Two major decisions were made back then, which I have now had to revert. Here is the story of two neat, but ultimately unsuccessful hacks.

The little hack

This part of the code was based on tested solutions modified from the Dask distributed and streamz projects. It unquestionably works for them, but it turns out that fsspec has different needs.

In order to provide a synchronous API to routines that are actually running async, you need to launch coroutines on an event loop. The original code has one event loop running in a dedicated thread, and a sync function something like the following. (note that f() does not execute anything, but produces a coroutine object. It depends on its closure to be able to see the function and arguments to run, and be able to pass results back).

def sync(loop, func, *args, **kwargs):
    e = threading.Event()
    result = [None]
    error = [False]

    async def f():
        try:
            result[0] = await func(*args, **kwargs)
        except Exception:
            error[0] = sys.exc_info()
        finally:
            e.set()

    asyncio.run_coroutine_threadsafe(f(), loop=loop)
    e.wait()
    if error[0]:
        typ, exc, tb = error[0]
        raise exc.with_traceback(tb)
    else:
        return result[0]

So this solution turns out to a) be a bottleneck, since many threads may be waiting on the one IO thread b) cause hangs. The latter point I don't fully understand, but I think happens because of the not insubstantial CPU work that IO needs to do, and because of cleanup that the garbage collector does while executing f().

The solution was to have one event loop per any thread that does IO, using threading.local data, having that loop stop and start when sync calls come in, with loop.run_until_complete. "Little hack" was removed in this PR.

The big hack

I did not want to copy code between spec.py and asyn.py. I wanted code such as expand_path to be defined in one place, and things that call it (any recursive op) to work whether async or not. The trouble is, the function calls find, which is itself async. Attempting to run it would produce "Event loop is already running". How can you have both? nest-asyncio would make it work, but that patches a host of internal classes, so importing fsspec would affect all async code in the process. So instead I hacked:

def _run_until_done(coro):
    loop = asyncio.get_event_loop()
    task = asyncio.current_task()
    asyncio.tasks._unregister_task(task)
    del asyncio.tasks._current_tasks[loop]
    runner = loop.create_task(coro)
    while not runner.done():
        loop._run_once()
    asyncio.tasks._current_tasks[loop] = task
    return runner.result()

This has the effect of tricking the event loop into ignoring the task that's running right now, so that it can get on with running the coroutine specified (and any others waiting). The only problem, is knowing when to run this technique. Since py37, you can use ayncio.get_running_loop(). It works great! It does not work just as soon as you have more than one thread in place. No attempt to add locks to the code (which ought to only affect the current loop on the current thread) saved me from "pop from Empty deque". In fact, when trying to solve the "small hack" above, this was a common place to see "future on another loop" - it's hard to reason about what is happening.
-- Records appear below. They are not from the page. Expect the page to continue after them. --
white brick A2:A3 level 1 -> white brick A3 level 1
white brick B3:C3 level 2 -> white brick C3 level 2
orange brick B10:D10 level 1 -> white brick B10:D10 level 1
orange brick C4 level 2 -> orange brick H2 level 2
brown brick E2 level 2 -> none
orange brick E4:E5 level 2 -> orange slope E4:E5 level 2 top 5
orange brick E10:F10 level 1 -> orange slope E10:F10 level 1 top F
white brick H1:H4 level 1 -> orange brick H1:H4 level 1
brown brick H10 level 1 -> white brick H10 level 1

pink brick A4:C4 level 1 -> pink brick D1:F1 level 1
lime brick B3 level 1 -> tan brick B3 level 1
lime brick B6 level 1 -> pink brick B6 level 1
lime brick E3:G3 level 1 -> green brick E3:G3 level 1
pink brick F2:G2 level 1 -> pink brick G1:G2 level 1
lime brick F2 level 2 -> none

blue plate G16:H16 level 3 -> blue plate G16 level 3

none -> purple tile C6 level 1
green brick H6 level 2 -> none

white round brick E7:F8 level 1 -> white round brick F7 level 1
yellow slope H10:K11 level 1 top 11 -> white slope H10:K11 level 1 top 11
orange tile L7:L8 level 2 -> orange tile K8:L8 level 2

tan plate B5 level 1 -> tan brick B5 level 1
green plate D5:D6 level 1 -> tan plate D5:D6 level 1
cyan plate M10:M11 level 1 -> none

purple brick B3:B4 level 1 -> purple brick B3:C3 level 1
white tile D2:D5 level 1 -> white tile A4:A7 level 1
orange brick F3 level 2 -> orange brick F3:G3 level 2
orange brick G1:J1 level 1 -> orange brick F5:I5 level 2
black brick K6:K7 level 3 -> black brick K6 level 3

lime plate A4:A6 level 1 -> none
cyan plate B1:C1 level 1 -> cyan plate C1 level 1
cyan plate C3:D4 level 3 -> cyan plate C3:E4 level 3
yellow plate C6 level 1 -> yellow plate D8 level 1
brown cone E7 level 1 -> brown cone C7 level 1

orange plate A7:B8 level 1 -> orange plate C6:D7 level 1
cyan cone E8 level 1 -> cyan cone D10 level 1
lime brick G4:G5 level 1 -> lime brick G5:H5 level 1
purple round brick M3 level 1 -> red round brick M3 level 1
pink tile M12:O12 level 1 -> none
So I finally bit the bullet ( PR ) and copied code after all. I should have done from the start. Now async code only calls async code.

Current state

Yes, there is duplicated code in the current version. Some of this could be factored out - the bits that don't call back into functions that could be async. However, the deadlocks and weird exceptions are gone. It is still possible, given that sessions are supposed to be cleaned up only on garbage collection, that there are uncclosed sessions/connections are interpreter shutdown. We will try to clear this up, but it's not yet clear to me how to execute async operations at a time when the event loop is longer runnable.

Plans

These changes break async handling of file-like objects (i.e., the results of open()). This can be fixed with some more work - but it was already somewhat broken, and works fine for sync case.